Friday, July 19, 2013

Harnessing Emotions to Explore the More Difficult Themes

"Bravery by the River Flow"
3.5"x3.5"

I find it difficult to point blank produce art about extremely serious topics. One way to get into a topic is to do visual research, searching for photographs that stimulate a response, edify. A second way is more abstract: when one is in an extreme mood, one can harness the feeling to redirect the concentration away from personal topics and into a more universal, though intense, theme. 

Above is a painting just created yesterday using the second method. It has difficult content, but is a relatively safe image to view.

Painting with the red, feeling the intensity of the symbolism of blood or molten lava, honoring the heroes and heroines that have faced blood or disaster in all walks of life, reminded me of a series of tiny gouache paintings I had created years ago, using the first method I mention above, photographic research.

Back in that era I was discovering the horror of the brutality of mankind, and to process this information I began a series on genocide, inspired by documentary photography from politically distressed countries, places I had never traveled up to that point. A few years after producing the series I visited the general location of one of the brutalities I had depicted in paint. I was dumfounded that such an innocently natural terrain (so similar to my own childhood environment) could house the human atrocities I had beheld in the photographs. 

When one makes art about horrible events one wonders about issues of integrity. I really wasn't sure how anyone besides me would view these images. I knew I was honoring the individuals I painted, but I didn't know if this came across to the audience. At a small art showing a friend of a friend bought my most horrifying painting. It depicted a raped young Guatemalan woman, clothed and deceased, her arms crossed over her chest. Her hands had been severed and lay, palm up, at a small distance from the sides of her shoulders. The woman's face was peaceful. This painting was an accurate, though simplified, portrait of a real event in a documentary photograph.

I was so surprised that this piece of art should sell. I didn't ask why at the time. About a year later my friend took me to visit the new owner of the painting. The little painting had been beautifully framed, double matted in a manner that led the eye directly to the image. The painting was hung in direct eyesight, on the kitchen wall. Near all those knives. 

Why?!? I looked sharply at the new owner, who was watching me. She smiled sadly and explained. She was half Guatemalan. Her grandmother had died in a very similar fashion.
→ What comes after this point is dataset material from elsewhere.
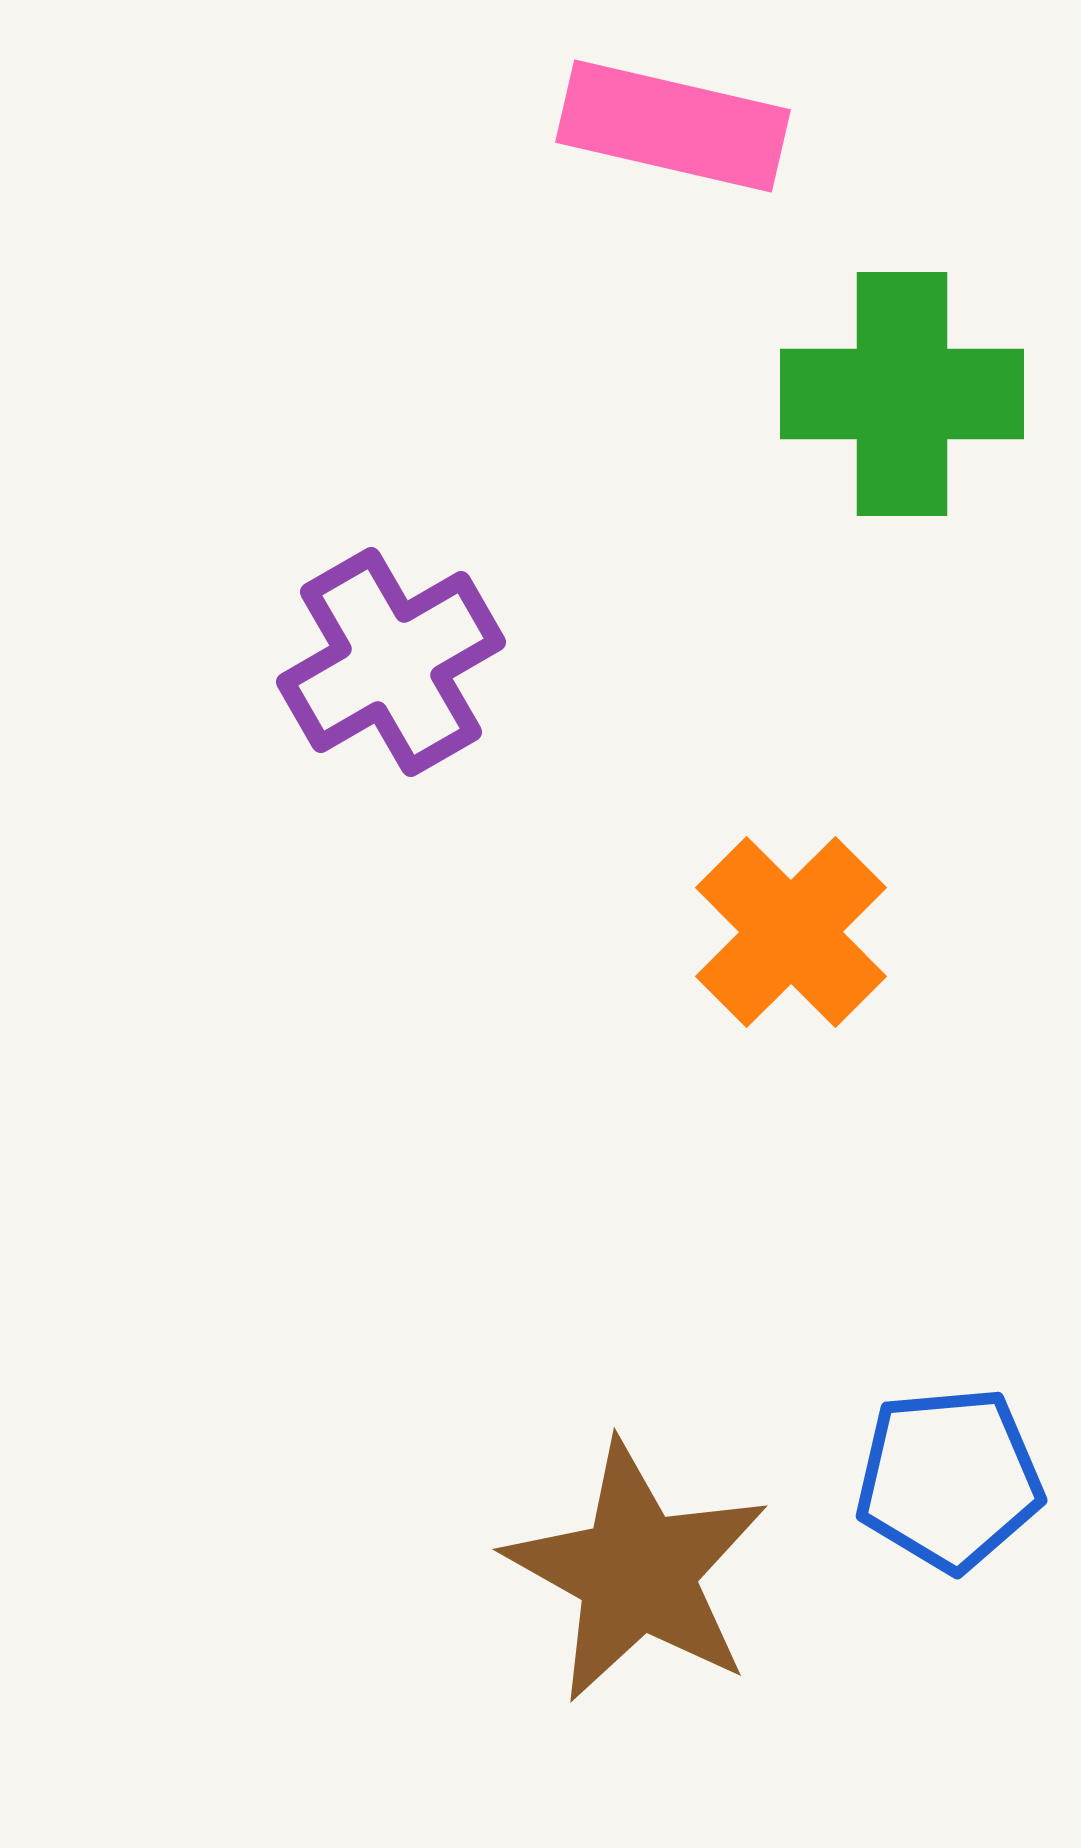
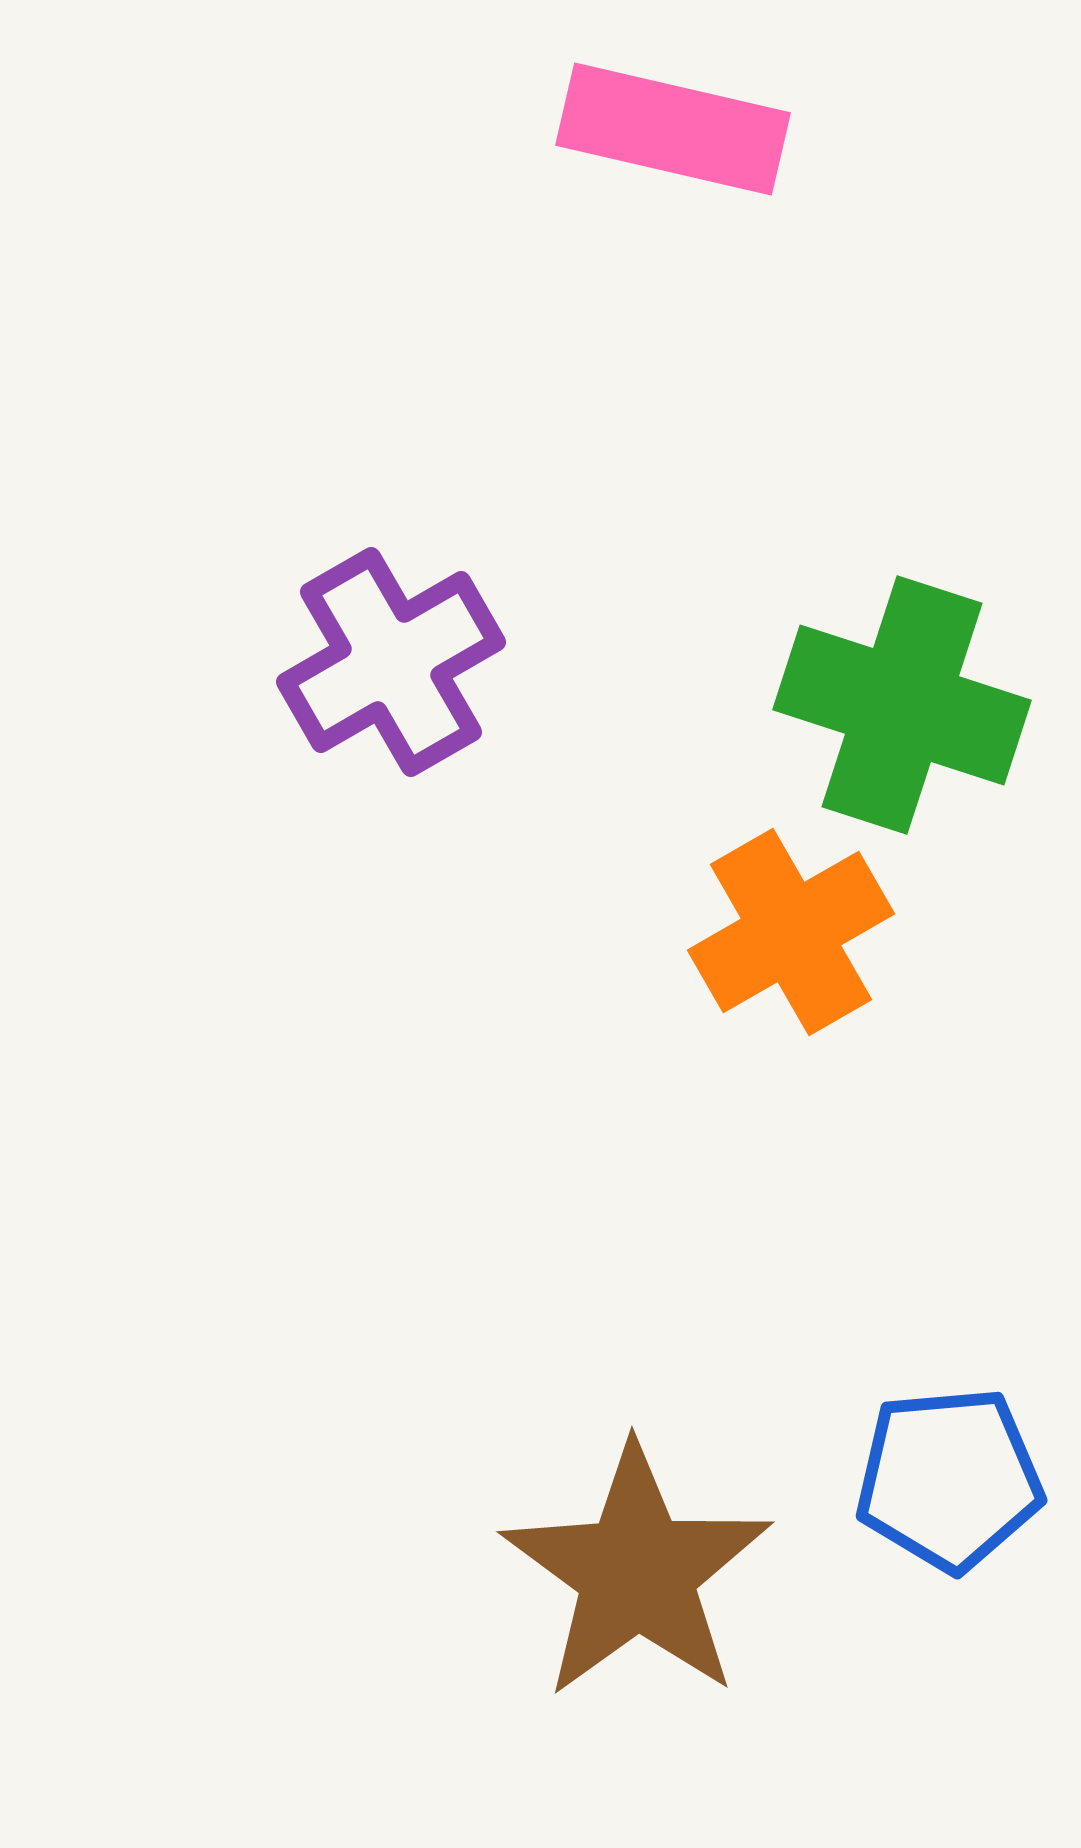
pink rectangle: moved 3 px down
green cross: moved 311 px down; rotated 18 degrees clockwise
orange cross: rotated 15 degrees clockwise
brown star: rotated 7 degrees clockwise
My little painting was there to help her honor and never forget.

When we are mindful we are all visitors to this woman's kitchen, facing the facts of our own brutality. Or, if we can't go there, at least most of us can see enough "other" to honor the heroism of the stoic souls who are able to wade through very disturbed waters, whether they are fighting for their own causes or for the causes of a larger population. Policemen, highway patrolmen, military, doctors, medics, spiritual guides, even our grandparents battling distressing times. I am constantly amazed by the bravery I see in this world... thus the painting, above.